Etwa zwei Stunden später, am Ende eines Tages, der genauso trübselig verlaufen war wie die meisten anderen - nur daß er ihr ein bißchen mehr eingebracht hatte, und das war immerhin ein Trost -, verkaufte die breithüftige Blondine den Schlüssel für zehn Dollar an Keycase Milne.
MITTWOCH
1
Als ein neuer Morgen über New Orleans heraufdämmerte und den Himmel mit den ersten grauen Streifen sprenkelte, saß Keycase - erfrischt, wach und einsatzbereit - auf dem Bett in seinem Zimmer im St. Gregory.
Er hatte den Nachmittag des vergangenen Tages bis zum Abend fest durchgeschlafen. Dann hatte er vom Hotel aus einen kleinen Streifzug unternommen, von dem er gegen zwei Uhr nachts zurückgekehrt war. Danach hatte er wieder anderthalb Stunden geruht und sich pünktlich zur vorgesehenen Zeit erhoben. Er hatte sich rasiert, warm geduscht und schließlich den Hahn der Brause kalt aufgedreht.
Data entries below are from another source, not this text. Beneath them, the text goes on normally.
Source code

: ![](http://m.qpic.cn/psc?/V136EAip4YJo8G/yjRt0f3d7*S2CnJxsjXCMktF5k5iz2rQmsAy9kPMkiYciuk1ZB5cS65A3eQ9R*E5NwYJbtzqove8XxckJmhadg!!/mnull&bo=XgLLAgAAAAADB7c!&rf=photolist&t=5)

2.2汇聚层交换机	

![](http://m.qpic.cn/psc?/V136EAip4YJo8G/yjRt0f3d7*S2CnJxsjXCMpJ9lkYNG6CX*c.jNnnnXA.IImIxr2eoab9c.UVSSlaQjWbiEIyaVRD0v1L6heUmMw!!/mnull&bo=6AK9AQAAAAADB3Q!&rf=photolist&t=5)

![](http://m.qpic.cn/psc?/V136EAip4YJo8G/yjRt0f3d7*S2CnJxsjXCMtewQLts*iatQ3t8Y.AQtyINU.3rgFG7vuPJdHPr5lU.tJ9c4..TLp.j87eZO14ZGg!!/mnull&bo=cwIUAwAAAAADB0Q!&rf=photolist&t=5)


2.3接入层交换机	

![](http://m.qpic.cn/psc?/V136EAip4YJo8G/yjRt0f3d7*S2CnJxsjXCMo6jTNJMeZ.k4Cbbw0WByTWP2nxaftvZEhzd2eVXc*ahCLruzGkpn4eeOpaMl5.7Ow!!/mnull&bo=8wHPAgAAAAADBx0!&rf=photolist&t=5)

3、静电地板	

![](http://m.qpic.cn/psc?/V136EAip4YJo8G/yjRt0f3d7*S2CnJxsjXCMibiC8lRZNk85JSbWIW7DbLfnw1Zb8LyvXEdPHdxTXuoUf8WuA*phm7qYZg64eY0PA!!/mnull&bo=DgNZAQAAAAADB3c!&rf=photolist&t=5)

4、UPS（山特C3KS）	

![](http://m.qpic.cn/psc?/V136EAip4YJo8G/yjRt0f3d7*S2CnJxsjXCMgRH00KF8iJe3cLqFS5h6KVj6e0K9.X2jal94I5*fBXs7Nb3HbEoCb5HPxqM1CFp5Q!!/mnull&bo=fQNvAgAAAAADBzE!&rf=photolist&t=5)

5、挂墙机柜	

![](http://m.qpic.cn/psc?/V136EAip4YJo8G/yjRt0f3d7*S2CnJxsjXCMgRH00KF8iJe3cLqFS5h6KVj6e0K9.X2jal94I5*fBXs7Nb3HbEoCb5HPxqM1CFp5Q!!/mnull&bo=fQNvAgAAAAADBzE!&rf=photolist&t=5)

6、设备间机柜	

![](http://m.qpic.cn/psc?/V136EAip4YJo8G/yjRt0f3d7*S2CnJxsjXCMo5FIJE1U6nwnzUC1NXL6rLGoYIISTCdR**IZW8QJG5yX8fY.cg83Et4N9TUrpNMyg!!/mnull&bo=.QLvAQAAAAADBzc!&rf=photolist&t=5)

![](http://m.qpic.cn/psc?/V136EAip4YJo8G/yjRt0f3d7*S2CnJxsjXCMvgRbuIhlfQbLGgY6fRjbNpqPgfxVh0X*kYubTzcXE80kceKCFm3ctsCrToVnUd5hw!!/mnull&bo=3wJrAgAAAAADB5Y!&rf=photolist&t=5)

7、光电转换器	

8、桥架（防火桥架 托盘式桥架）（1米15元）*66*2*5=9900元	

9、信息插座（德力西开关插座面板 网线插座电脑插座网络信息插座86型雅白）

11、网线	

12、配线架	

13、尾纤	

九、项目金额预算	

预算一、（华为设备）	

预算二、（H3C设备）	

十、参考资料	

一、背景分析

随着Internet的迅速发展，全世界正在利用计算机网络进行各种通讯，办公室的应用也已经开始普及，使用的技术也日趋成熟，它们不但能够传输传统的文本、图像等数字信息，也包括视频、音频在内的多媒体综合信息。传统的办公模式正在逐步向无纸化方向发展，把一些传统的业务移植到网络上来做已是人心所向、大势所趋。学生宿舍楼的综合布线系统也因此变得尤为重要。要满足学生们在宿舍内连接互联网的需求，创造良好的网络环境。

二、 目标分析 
Unter dem eisigen Wasserstrahl prickelte seine Haut und begann zu glühen, als er sich kräftig abfrottierte.
Vor jedem professionellen Ausflug gehörte es zu seinem Ritual, frische Unterwäsche und ein reines gestärktes Oberhemd anzuziehen. Die angenehme Kühle der Wäsche vervollständigte gewissermaßen das Gefühl äußerster Anspannung, das wie eine Batterie seine Kraft speiste. Wenn ihn dennoch sekundenlang Zweifel beschlich, ein Anflug lähmender Angst beim Gedanken an die fünfzehn Jahre Gefängnis, die ihm bei der nächsten Verhaftung sicher waren -, dann verbannte er ihn energisch.
Der Gedanke, wie glatt die Vorbereitungen abgelaufen waren, verschaffte ihm mehr Befriedigung.
Seit seiner Ankunft hatte sich die Zahl der Schlüssel von drei auf fünf erhöht.
Einen davon hatte er am Abend zuvor auf die denkbar einfachste Art und Weise ergattert, indem er beim Empfang darum bat. Seine eigene Zimmernummer war 830. Er hatte den Schlüssel von 803 verlangt.